### TRY IT
When you reach the line containing "mouse_move(321, 437)" in the entries below, repeat it and each line after it exactly until the entries end.

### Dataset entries
○ ○ ○ ○ ○ ○ ○
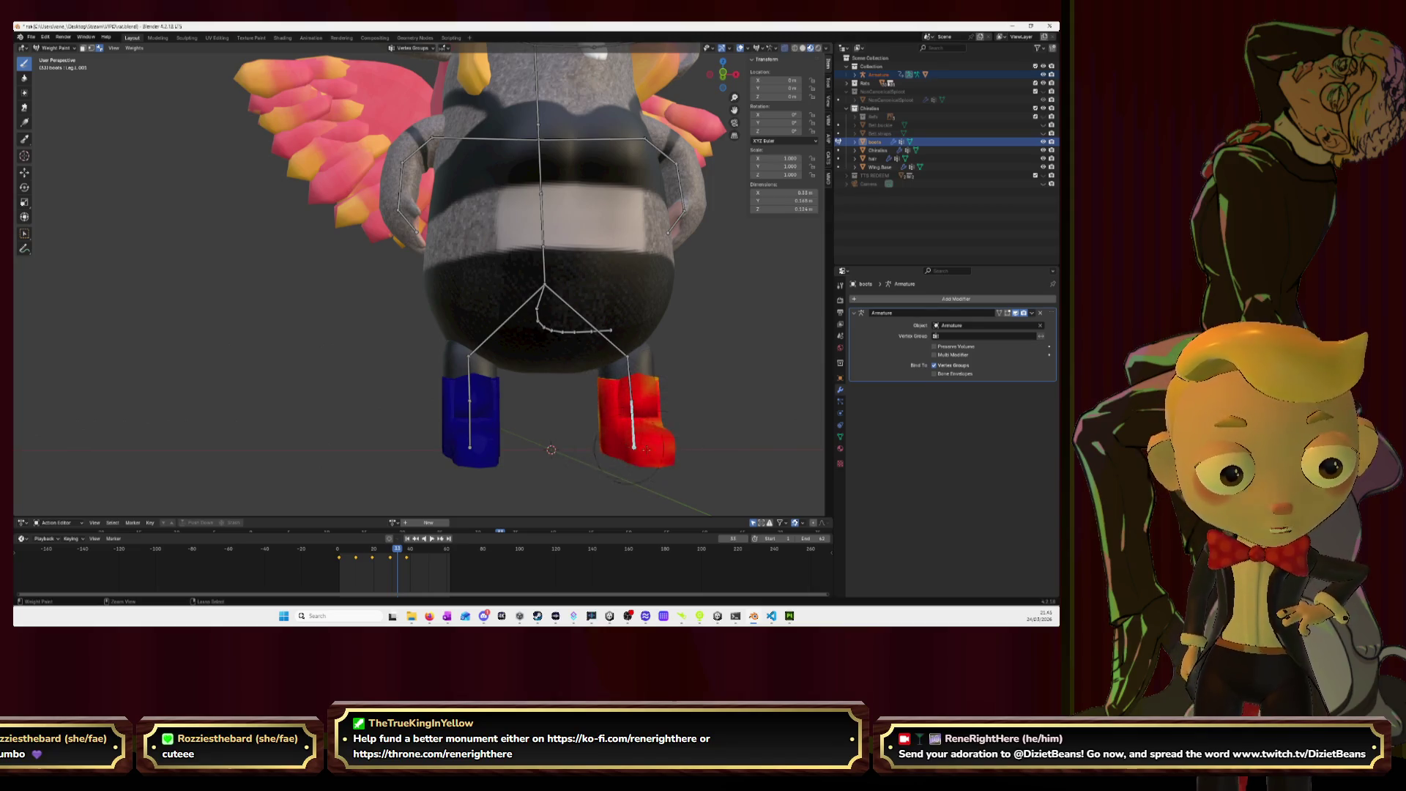
- Paint the boot's sole, orange and yellow-green patches fully red, checking it from the right side
mouse_move(678, 451)
left_mouse_down()
mouse_move(212, 469)
mouse_move(231, 414)
mouse_move(271, 460)
mouse_move(220, 465)
mouse_move(180, 307)
mouse_move(240, 38)
left_mouse_up()
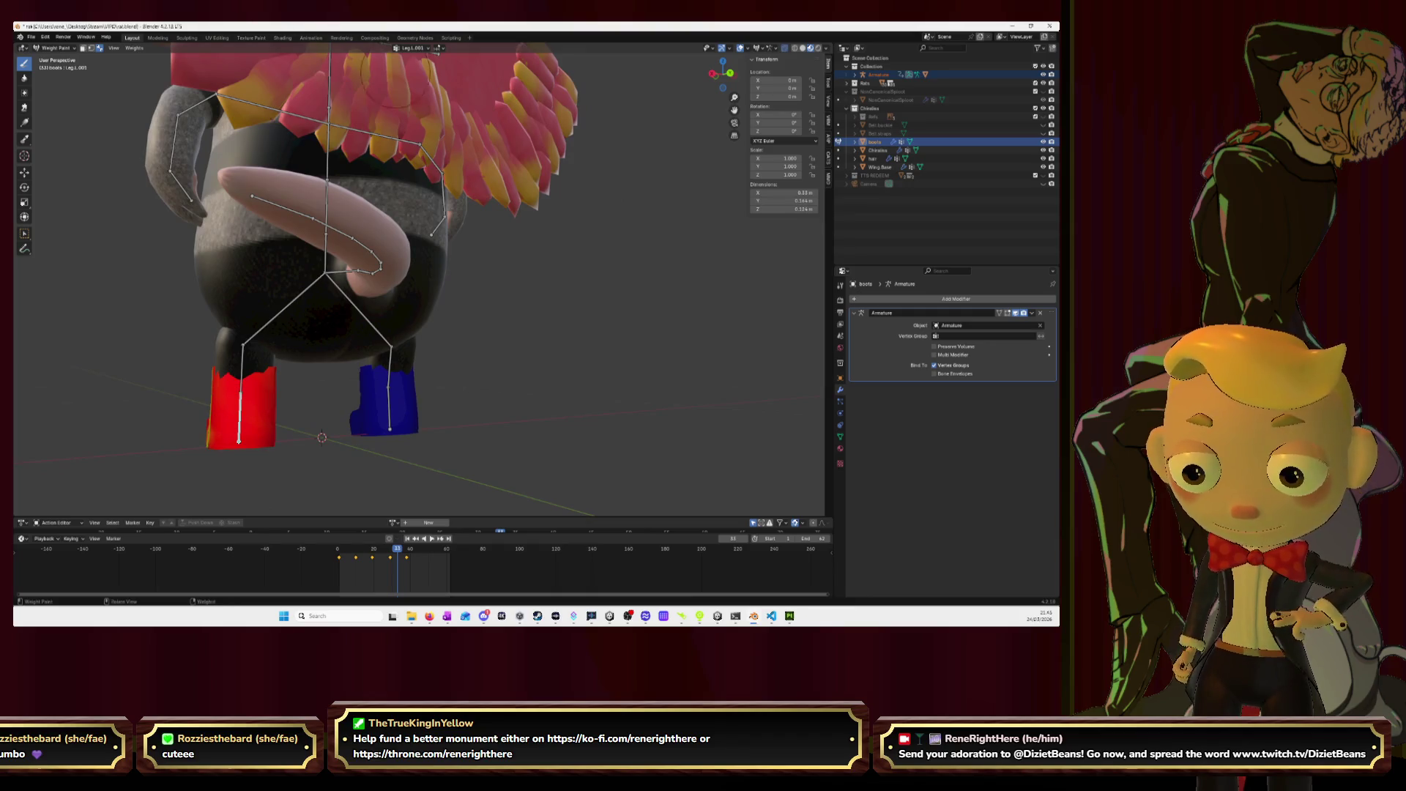
mouse_move(321, 437)
left_mouse_down()
mouse_move(352, 388)
mouse_move(337, 374)
mouse_move(397, 409)
left_mouse_up()
left_click_drag(378, 311, 333, 344)
mouse_move(397, 410)
left_mouse_down()
mouse_move(308, 351)
mouse_move(315, 186)
mouse_move(255, 235)
mouse_move(332, 211)
mouse_move(272, 221)
left_mouse_up()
○ ○ ○ ○ ○ ○ ○
### RESULT OF THE TASK
mouse_move(321, 437)
left_mouse_down()
mouse_move(352, 388)
mouse_move(337, 374)
mouse_move(397, 409)
left_mouse_up()
left_click_drag(378, 311, 333, 344)
mouse_move(397, 410)
left_mouse_down()
mouse_move(308, 351)
mouse_move(315, 186)
mouse_move(255, 235)
mouse_move(332, 211)
mouse_move(272, 221)
left_mouse_up()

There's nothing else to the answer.